Küreselleşen bir ekonomide GATT anlaşmasını hayata geçiren Dünya Ticaret Örgütü’nün temel mantığı “bir mal nerede ucuzsa oradan alınır, nerede pahalıysa oraya satılır” şeklinde özetlenebilir. GATT anlaşmasının hayata geçirilmesinde ekonomilerin ülke ve küresel bazda liberalleşmesi ana amaç olarak belirlenmiştir. Bunun için de ülkelerin “Gümrük Duvarları” belirli bir süreç içinde “sıfırlanana kadar” düşürülecektir. Ayrıca bütçelerini denkleştiremeyen bir çok ülke gibi Türkiye’de IMF’nin “ekonominin yeniden yapılandırılması” sürecine girdi. Tarımsal destekler büyük ölçüde kaldırıldı. Bir taraftan gümrüklerden mal girişlerinin kolaylaşması, diğer yandan tarımın yapısından kaynaklanan tarımsal ürün maliyetlerinin yükselmesi, tarımsal ürünlerin ihracatını kısarken ithalatında da bir patlama yarattı. Örneğin 2001 yılına göre , Dolar bazında tarımsal ihraç 2011’de 2,6 kat artarken, tarımsal ithalat ayni dönem içinde 6,3 kat artmıştır. Ayrıca ülke ekonomisini yönetenlerin, ülkenin gerçeklerine uygun sağlıklı politikalar üretememesi, IMF’nin “yeniden yapılanma politikalarını” benimsemeleri, Türk tarımını çıkmaza soktu. En tipik örneği ile bu olgu, tütün ve pamuk ile bu ürünlere bağlı sanayilerde yaşandı .

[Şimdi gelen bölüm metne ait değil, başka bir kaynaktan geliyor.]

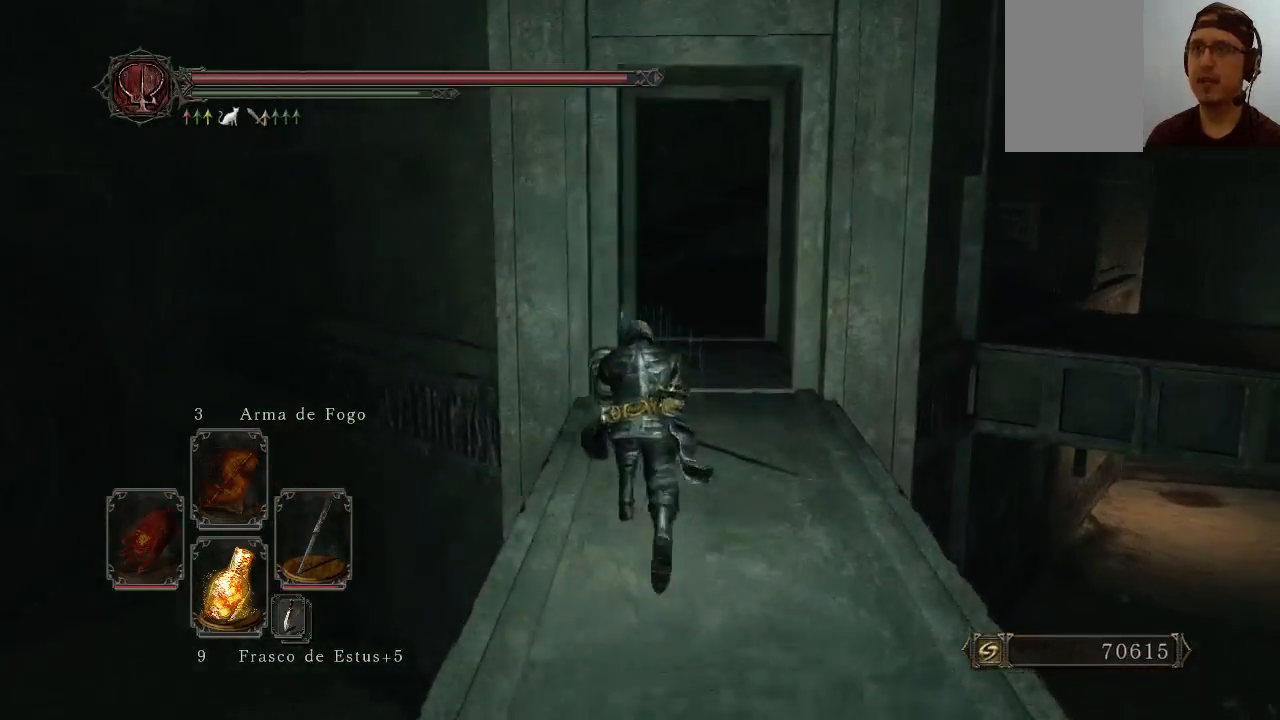
{"buttons": [], "left_stick": "up", "right_stick": "center", "events": [[200, "B", "up"], [233, "right_stick", "left"], [500, "right_stick", "center"]]}
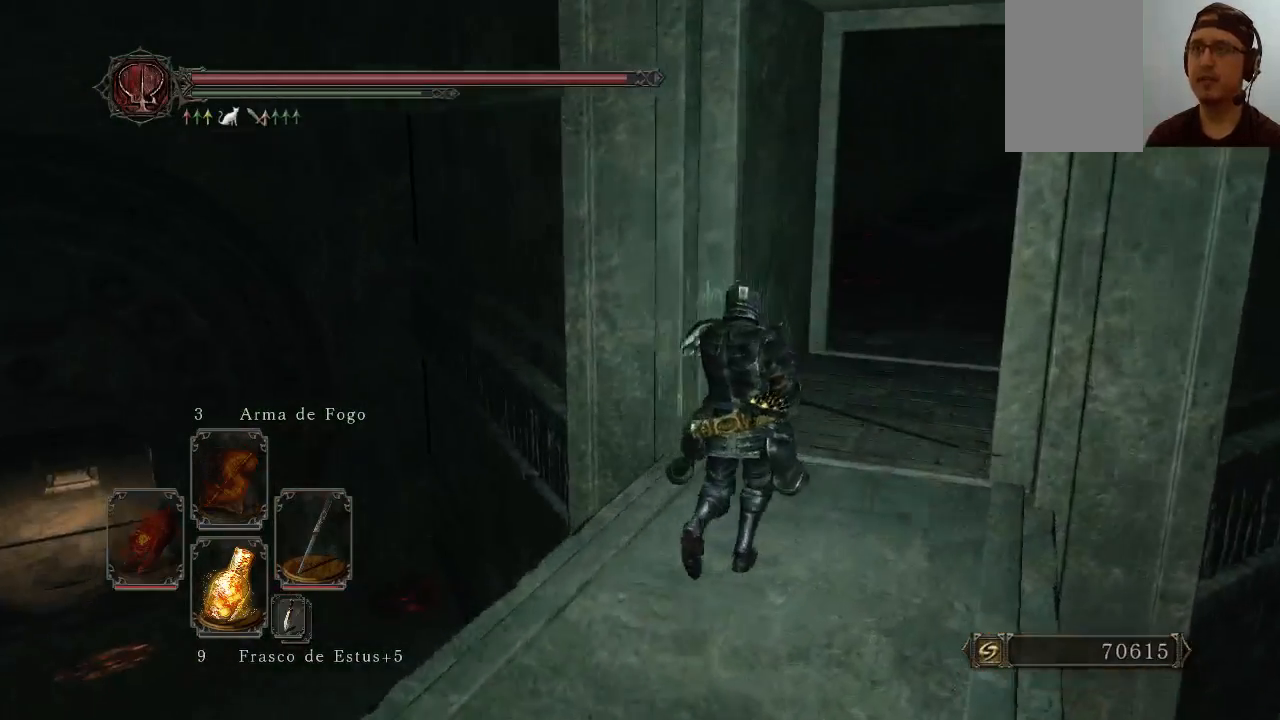
{"buttons": [], "left_stick": "center", "right_stick": "right", "events": [[333, "left_stick", "center"], [367, "right_stick", "right"]]}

“Türkiye’deki kooperatiflerin rolü nedir” gibi bir soruya, biraz geçmişe dönerek şöyle yanıt verilebilir: Cumhuriyetin Kuruluş dönemlerinde “Tarım-sanayi-ticaret” kesiminin bütünleşmesinde özellikle tarım kredi ve tarım satış kooperatifleri önemli görevler alarak tarımsal üretimin artmasında ve çeşitlenmesinde büyük rol oynamıştır. Örneğin, kırsal kesime teknik bilgiler “Tarımsal Yayım Servisi” ile ulaşırken, tarımsal girdilerin ve onu finanse edecek kredilerin, o günkü koşullarda bir tarım ve kooperatifler bankası özelliği taşıyan “T.C. Ziraat Bankası”nın eşgüdümünde “Tarım Kredi Kooperatifleri (TKK) aracılığı ile ülkenin dört bucağındaki binlerce köye ve çiftçiye ulaştırıldı. Böylece tarımsal üretimde nitelik ve nicelik arttı. Bu şekilde üretilen başlıca tarım ürünleri, Tarım Satış Kooperatifleri(TSK) aracılığı ile ülkenin çeşitli bölgelerinden toplanıp işlenerek pazarlandı. 1950’lerde pancar üreticileri kooperatifleri ile Türkiye Şeker Şirketi’nin ortaklaşa çalışmasıyla şeker üretimi geliştirilmiş, tarımsal ithalat büyük ölçüde azalmış, buna karşılık tarım ürünleri ihracatı gelişmiştir. 1960’larda bugünkü “Tarımsal Kalkınma Kooperatifleri”nin atası olan “Köy Kalkınma Kooperatifleri” devreye girdi. Türk çiftçisi, bu kooperatiflerle “kooperatifçilik teorisi” ile daha yakından tanıştı. Son çeyrek yüzyıldır izlenen ekonomi politikaları, tarım kesiminde kooperatifçiliği oldukça zayıflatmasına karşın tarım kesimindeki kooperatifler, hala önemli bir potansiyeli harekete geçirecek düzeydedir. Örneğin 2011 yılında sofralık zeytin ihracatında Marmara Birlik birinci, kuru üzüm ihracatında Tariş Üzüm Birliği ikinci sırada yer almışlardır. Türkiye düzeyinde kooperatiflerin başarı potansiyeli yüksektir. Yeter ki, uygulanan ekonomi politikaları içinde gerekli rol kendilerine sunulabilmiş olsun.